Mexicans Vote to Elect New President
By VOA News July 01, 2018
Mexicans are going to the polls Sunday, as a leftist who has vowed to "put [U.S. President Donald Trump] in his place" is widely expected to replace outgoing President Enrique Pena Nieto.
Polls conducted before Sunday's vote consistently showed the veteran leftist politician Andres Manuel Lopez Obrador, widely known as AMLO, with a double-digit lead.
Tensions between the United States and Mexico have flared particularly in the wake of the Trump administration's "zero tolerance" policy, which has led to the separation of children from the parents, many of them Mexican, at the U.S.-Mexico border.

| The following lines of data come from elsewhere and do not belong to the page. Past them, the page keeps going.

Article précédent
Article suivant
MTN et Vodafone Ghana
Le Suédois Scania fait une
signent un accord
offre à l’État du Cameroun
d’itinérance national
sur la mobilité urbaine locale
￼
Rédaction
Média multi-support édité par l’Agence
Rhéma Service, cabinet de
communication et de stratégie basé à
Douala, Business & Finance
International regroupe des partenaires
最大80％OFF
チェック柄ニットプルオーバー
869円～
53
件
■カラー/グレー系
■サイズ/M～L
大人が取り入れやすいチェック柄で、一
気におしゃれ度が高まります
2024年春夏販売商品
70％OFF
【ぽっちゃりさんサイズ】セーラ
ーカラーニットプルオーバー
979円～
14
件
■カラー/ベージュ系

Lopez Obrador, 64, who got his start in politics decades ago as an advocate for indigenous rights, has campaigned on a platform of sweeping change and has been described as a nationalist. This is the first presidential election for his party, the National Regeneration Movement (MORENA), which has formed a coalition with the left-wing Labor Party and right-wing Social Encounter Party.

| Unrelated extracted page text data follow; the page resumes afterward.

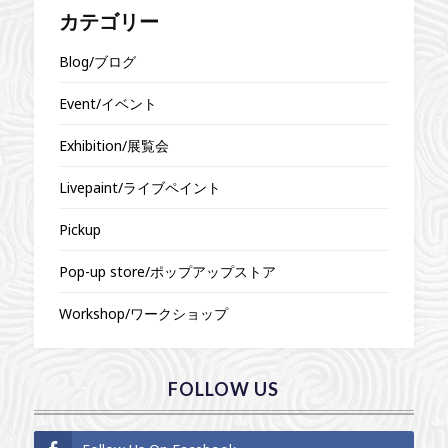
カテゴリー
Blog/ブログ
Event/イベント
Exhibition/展覧会
Livepaint/ライブペイント
Pickup
Pop-up store/ポップアップストア
Workshop/ワークショップ
FOLLOW US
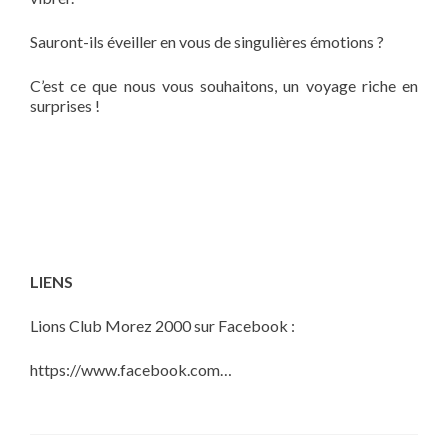
Sauront-ils éveiller en vous de singulières émotions ?
C’est ce que nous vous souhaitons, un voyage riche en
surprises !
LIENS
Lions Club Morez 2000 sur Facebook :
https://www.facebook.com…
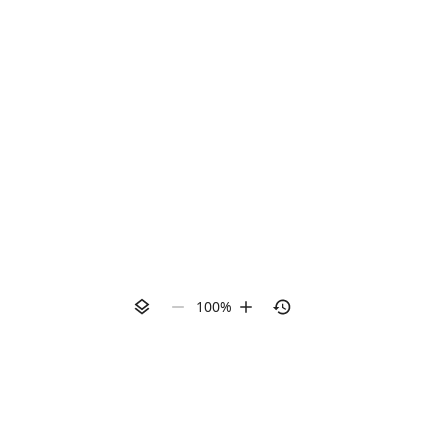
100
%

Mexico will be electing a new president as well as lawmakers for both chambers of Congress and nine governors. The largest election in recent history, it is also Mexico's most violent, with over 100 politicians murdered in the buildup to Sunday's vote.
Lopez Obrador's greatest competition is expected to come from Ricardo Anaya of the National Action Party (PAN).
Anaya and outgoing President Pena Nieto cast their ballots Sunday as officials said polling has going smoothly.
Meanwhile, advocates representing tens of thousands of indigenous people in the wooded countryside of southwestern Michoacan state and in traditional Maya communities in the southern states of Chiapas and Guerrero are insisting they will block voting in their communities to protest what they call a failing system.
Outgoing Pena Nieto, elected in 2012, sports a historically low approval rating, slipping as low as 17 percent last year, according to Pew Research Center polling. The Mexican constitution restricts candidates to one six-year term, with no chance of re-election. And his six years were marked by social and economic turmoil.